As this post is already getting long we’ll stop here, but for those of you who were also at the conference please add your comments. And if you missed this one, there are still several exciting upcoming events this year!


Peter Kenny said...

I really wish people would stop talking about '2D fragments' and remember that atoms have Van der Waals radii. I would guess that hexamethylbenzene would be flatter (think of minimum distance apart of two parallel plates in contact with molecules) than diphenylmethane. Fraction of sp3 carbons isn't going to be much use here.

Anonymous said...

I found it very interesting that so few scientists think that FBDD is a valid approach in the absence of structure. I would agree that looking at the x-ray structure of an initial fragment can reduce considerably the number of compounds you would have to make to convert the low affinity fragment into a potent molecule. However, in the "old days" of drug discovery , no structures were available and still drugs were discovered. To my opinion, it would still be possible to use a fragment approach in the absence of structure. You would just have to build hypothesis on the binding mode of your fragment then make molecule to demonstrate that your binding mode is valid. I hope in the future,more adventurous scientists would try to optimize fragment hits without structure and demonstrate the validity of this approach.

Peter Kenny said...

The view that protein structural information is an absolute requiremewnt for FBDD may reflect the types of target (e.g. soluble enzymes) that the approach has been mainly used against. The targets most suitable for fragment screening by biophysical methods (e.g. SPR, NMR) are often those which are most amenable to protein structural studies.
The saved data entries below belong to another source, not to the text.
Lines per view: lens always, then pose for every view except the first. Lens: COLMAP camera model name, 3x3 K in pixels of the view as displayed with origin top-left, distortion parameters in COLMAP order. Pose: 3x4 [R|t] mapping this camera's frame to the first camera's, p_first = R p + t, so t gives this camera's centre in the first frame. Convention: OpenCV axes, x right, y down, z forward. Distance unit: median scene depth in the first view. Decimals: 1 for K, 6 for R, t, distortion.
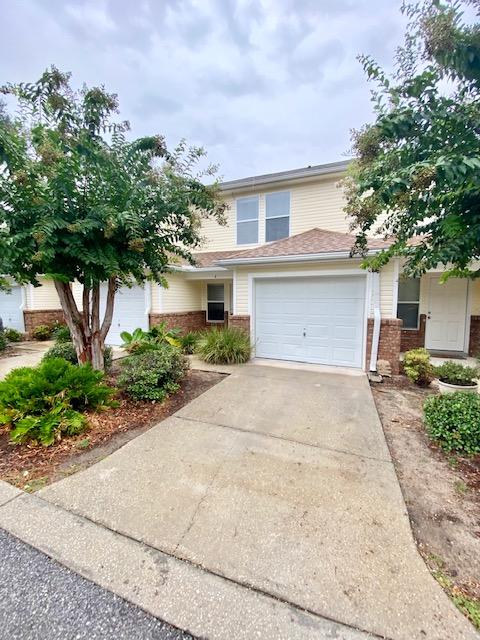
lens RADIAL K [[258.4, 0, 236.5], [0, 258.4, 324.5], [0, 0, 1]] dist [0.015763, -0.017105]
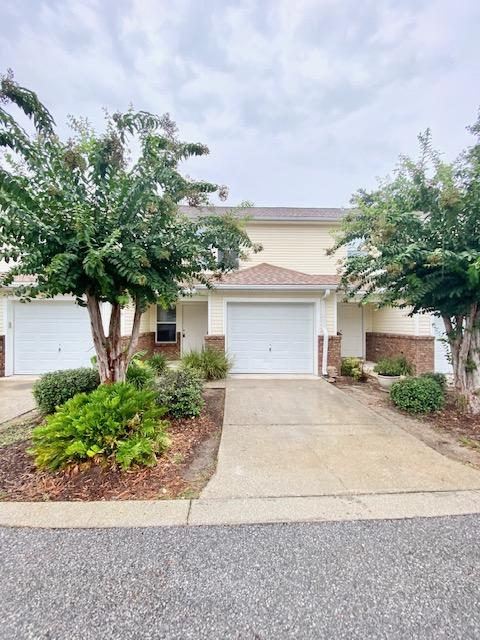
lens RADIAL K [[258.4, 0, 236.5], [0, 258.4, 324.5], [0, 0, 1]] dist [0.015763, -0.017105]
pose [[0.914135, -0.003200, 0.405398, -0.543670], [0.036285, 0.996601, -0.073953, 0.005787], [-0.403783, 0.082313, 0.911144, -0.058417]]
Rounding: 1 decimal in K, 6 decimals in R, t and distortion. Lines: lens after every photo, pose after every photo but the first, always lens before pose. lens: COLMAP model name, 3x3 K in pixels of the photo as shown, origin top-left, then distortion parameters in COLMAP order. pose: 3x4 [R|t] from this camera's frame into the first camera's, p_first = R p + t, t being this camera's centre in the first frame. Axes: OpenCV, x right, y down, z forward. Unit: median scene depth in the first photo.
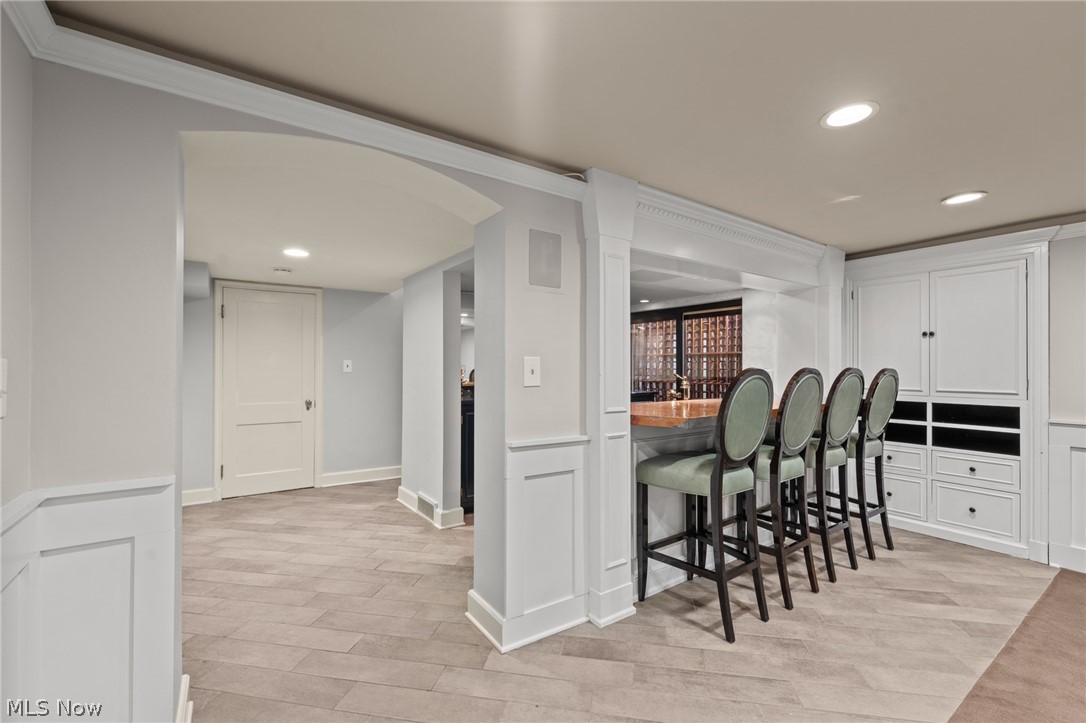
lens RADIAL K [[464.6, 0, 547.2], [0, 464.6, 362.9], [0, 0, 1]] dist [-0.002103, -0.000089]
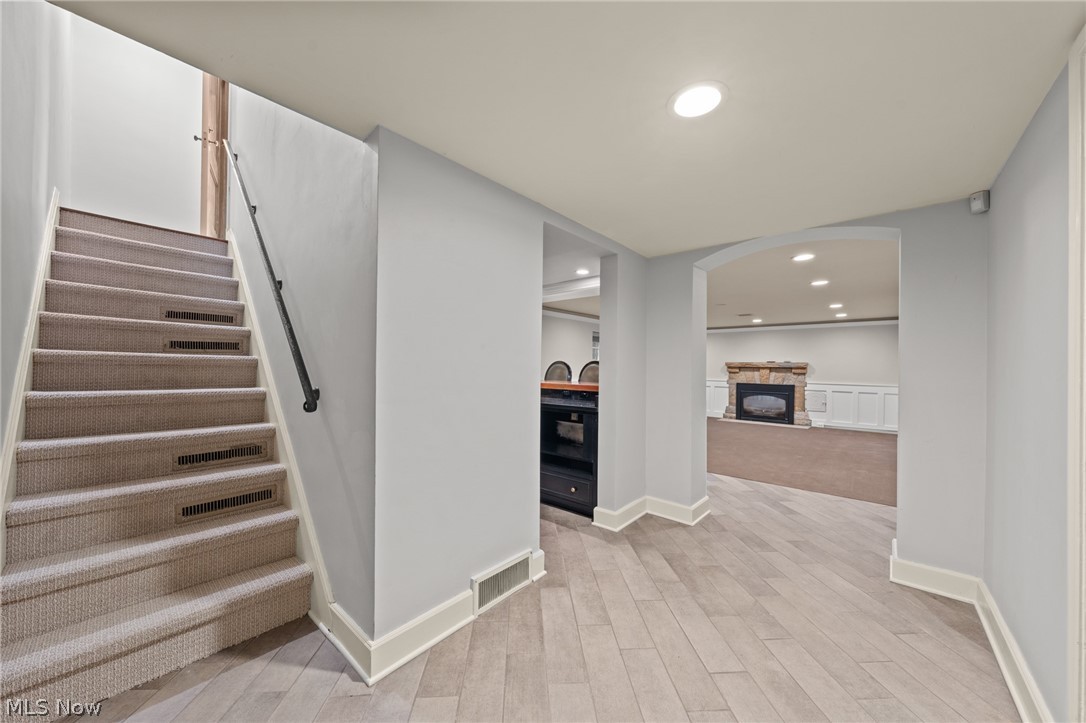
lens RADIAL K [[390.1, 0, 539.3], [0, 390.1, 366.7], [0, 0, 1]] dist [0.000212, 0.000063]
pose [[-0.230395, -0.008037, 0.973064, -0.829796], [-0.022951, 0.999733, 0.002823, 0.026791], [-0.972827, -0.021682, -0.230517, 1.158792]]
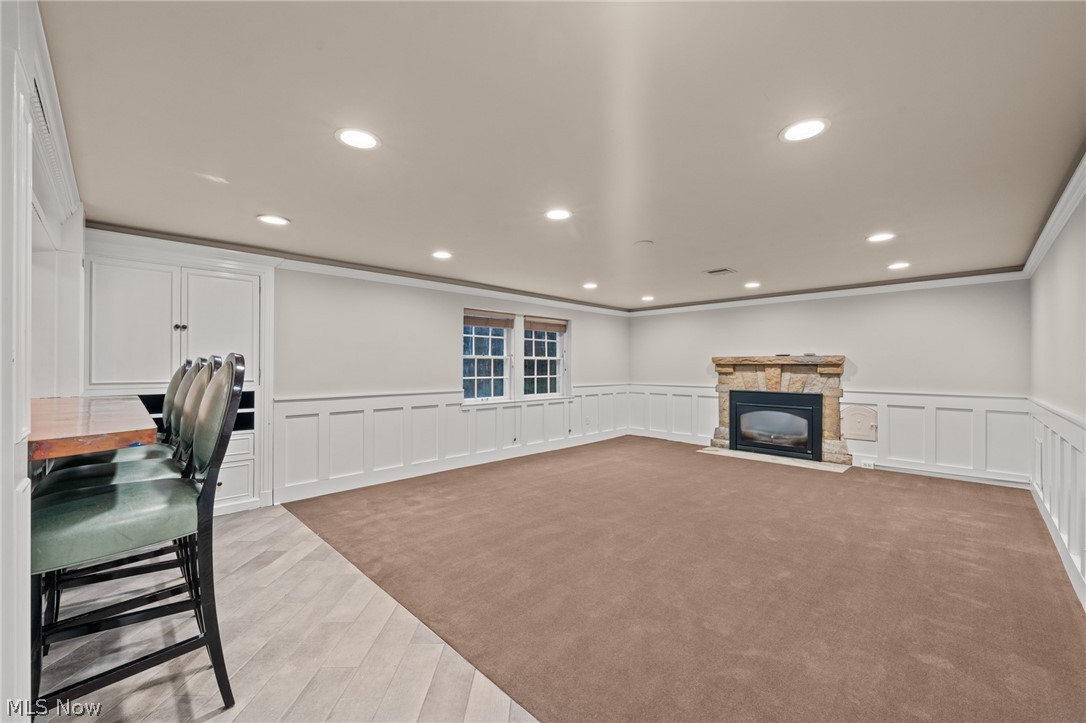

That said, FBDD in the absence of protein structure will require a lot of synthesis. The chemists will need to start thinking about benzene rings as synthetic handles rather than as substituents. FBDD without protein structures will require a lot of careful, iterative (and honest) hypothesis-driven design.

My own view is that FBDD is primarily just a smart (i.e measure rather than rely on a flakey scoring function) way to do structure-based design. In the absence of structural information, FBDD becomes less competitive with HTS (which is not an option for many organisations). The number of target classes for which nothing is known about the structure will continue to decrease even if a crystal structure is not available for the specific target of interest.

Anonymous said...

Interesting comments Pete. Maybe we can start getting more people to share their opinion on the question.
I just would like to add something.
What if you do not have structural information but you have a lot of SAR available? Several patents, papers have been published on this particular target so if you have a fragment hit, you would have an idea of what to do with it based on the SAR available. I would think that in this case you can do FBDD without structure. As you nicely mention in your last commment, FBDD is less competitive with HTS in the absence of structure but this is true only if this is a new target with no SAR available.

Peter Kenny said...

Generally, having a lot of SAR means that you already have elaborated leads and are well set up for scaffold-hopping. That said, there is still scope for using fragments to establish further SAR efficiently (i.e. in terms of compounds synthesised). To do this, you will still need a reliable assay that is capable of measuring weak affinity. In FBDD, the power of the assay is defined (and limited) by the weakness of binding that can be measured.

Morten G said...

As an xray crystallographer that saddens me a little bit. Some things are (next to) impossible to crystallize without a good ligand.

How was the age distribution between the people who thought FBDD was possible without SBDD and those who didn't by the way?